Henry provided a house constructed on a hill where they lived for many years until the house was destroyed following the war. They rebuild the house after the war ended in 1946. It became the first permanent government timber dwelling, and they renamed their new home ‘Newlands’. They stayed there for several years before it had several other owners.
After being left with no further occupants, the house was restored in 2001 as part of a collaboration project between the Sabah Museum Department and Federal Department of Museum and Antiquities. It was named Rumah Agnes Keith and was opened to the public on April 26, 2004 as a museum. The house itself provides insights to life during the administration of British North Borneo and is furnished with a reproduction of colonial furniture and antiques, while the gallery on the first floor tells the story of Agnes, her books and her family.
During my visit, as I made my way through the beautiful and well-maintained garden’s pathway leading to the house, a staff member at the house greeted me and other visitors warmly and politely asked us to take off our shoes before entering the house.
Stepping foot in the house brought back memories of visiting my late granduncle’s house in Kampong Sungai Liang, where my mum would allow me to sleep over during school breaks as I was very close to my late grandaunt. The furniture settings, living room and dining hall may be of the British colonial architecture but it is similar to my grandmother’ house from years back.
The ground floor displays the typical living setting of the 1940s including the furniture, framed photo arrangements on the walls and a few antiques items used during those days.
The upper level of the house is the most interesting. It confirms how Sabah got the sobriquet of Land Below the Winds. Making my way first through the gallery corner on the upper level, I browsed through the memoirs and news clippings on displayed. Agnes was reportedly happy with this new home despite having encountered mysterious incidents throughout her years of living in the house, which were based on her own writings. It is said the same mysterious experiences were encountered by a number of owners as well.
Agnes described her house as having the finest view in Borneo and shared about their devoted but erratic domestic staff and her day-to-day adventures.
She wrote with humour and affection for the Borneo people and her love of animals, and also illustrated her books with amusing pen-and-ink sketches.
During the first few months of Japanese occupation of British Borneo, the Keiths were allowed to stay at their own residence. However, Agnes and her son George were imprisoned on Berhala Island, an island near Sandakan, on May 12, 1942.
The mother and son spent eight months in a building that was once the Government Quarantine Station, where they were imprisoned along with other western women and children while Henry was imprisoned nearby. Agnes and her son were transferred to Kuching, Sarawak and imprisoned in Batu Lintang Camp and her husband followed suit.
Many inmates of the camp, although punishable by death if caught, kept diaries and notes about their imprisonment and one of Agnes’ fellow female internees, Hilda E Bates, mentioned her in a diary entry.

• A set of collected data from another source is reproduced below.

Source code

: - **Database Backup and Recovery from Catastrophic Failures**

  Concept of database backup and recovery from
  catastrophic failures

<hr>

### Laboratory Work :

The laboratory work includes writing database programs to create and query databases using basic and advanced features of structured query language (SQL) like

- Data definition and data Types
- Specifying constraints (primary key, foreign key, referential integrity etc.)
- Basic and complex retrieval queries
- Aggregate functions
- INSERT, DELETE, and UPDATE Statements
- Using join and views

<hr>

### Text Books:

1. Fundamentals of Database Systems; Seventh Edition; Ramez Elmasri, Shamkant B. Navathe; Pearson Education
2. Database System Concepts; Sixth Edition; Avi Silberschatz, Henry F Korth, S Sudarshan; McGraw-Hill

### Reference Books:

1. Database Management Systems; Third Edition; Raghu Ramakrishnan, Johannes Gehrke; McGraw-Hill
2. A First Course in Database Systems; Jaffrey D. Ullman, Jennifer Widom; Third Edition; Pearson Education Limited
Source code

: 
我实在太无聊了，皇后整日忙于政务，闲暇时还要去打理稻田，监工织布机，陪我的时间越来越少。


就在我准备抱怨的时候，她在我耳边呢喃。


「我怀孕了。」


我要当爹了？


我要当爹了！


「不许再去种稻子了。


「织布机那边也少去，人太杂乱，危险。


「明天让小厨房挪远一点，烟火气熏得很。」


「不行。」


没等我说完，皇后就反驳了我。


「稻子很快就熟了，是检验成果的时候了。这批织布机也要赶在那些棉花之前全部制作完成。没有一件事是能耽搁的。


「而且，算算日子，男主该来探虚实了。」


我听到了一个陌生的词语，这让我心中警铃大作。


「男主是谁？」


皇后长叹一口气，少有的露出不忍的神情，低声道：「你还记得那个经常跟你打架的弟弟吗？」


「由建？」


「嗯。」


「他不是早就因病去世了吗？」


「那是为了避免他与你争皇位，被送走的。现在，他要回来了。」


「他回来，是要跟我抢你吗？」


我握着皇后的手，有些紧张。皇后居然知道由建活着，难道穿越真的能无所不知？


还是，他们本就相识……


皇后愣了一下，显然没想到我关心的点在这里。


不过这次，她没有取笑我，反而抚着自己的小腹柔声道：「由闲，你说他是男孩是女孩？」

Hilda wrote that a noted American novelist, Mrs AK, was among the outstanding personalities’ of her companions in the camp, who proposed to write a book on their life at the camp and noted that Agnes was much sought after by the Japanese Camp Commandant after reading one of her books about Borneo.
Agnes kept her detailed account of life in the camps, writing on scraps of paper and anything she could get her hands on, and hid it in cans often buried at night in little George’s toys, in the toes of shoes.
She would often wake up in the middle of the night to dig up the cans and keep them in ‘safer’ keep, which successfully evaded the periodic searches by the guards.
Land Below the Wind was Agnes’ first book in the then North Borneo, which became the unofficial motto of Sabah, while her second book Three Came Home has been cited as one of the sources for cinematic and television depictions of women in Japanese camps during World War II.
In Three Came Home, among her quotes was, “It was a good life, it was a life of joy to remember, it was my first four years in Borneo; it was the Land Below the Wind.”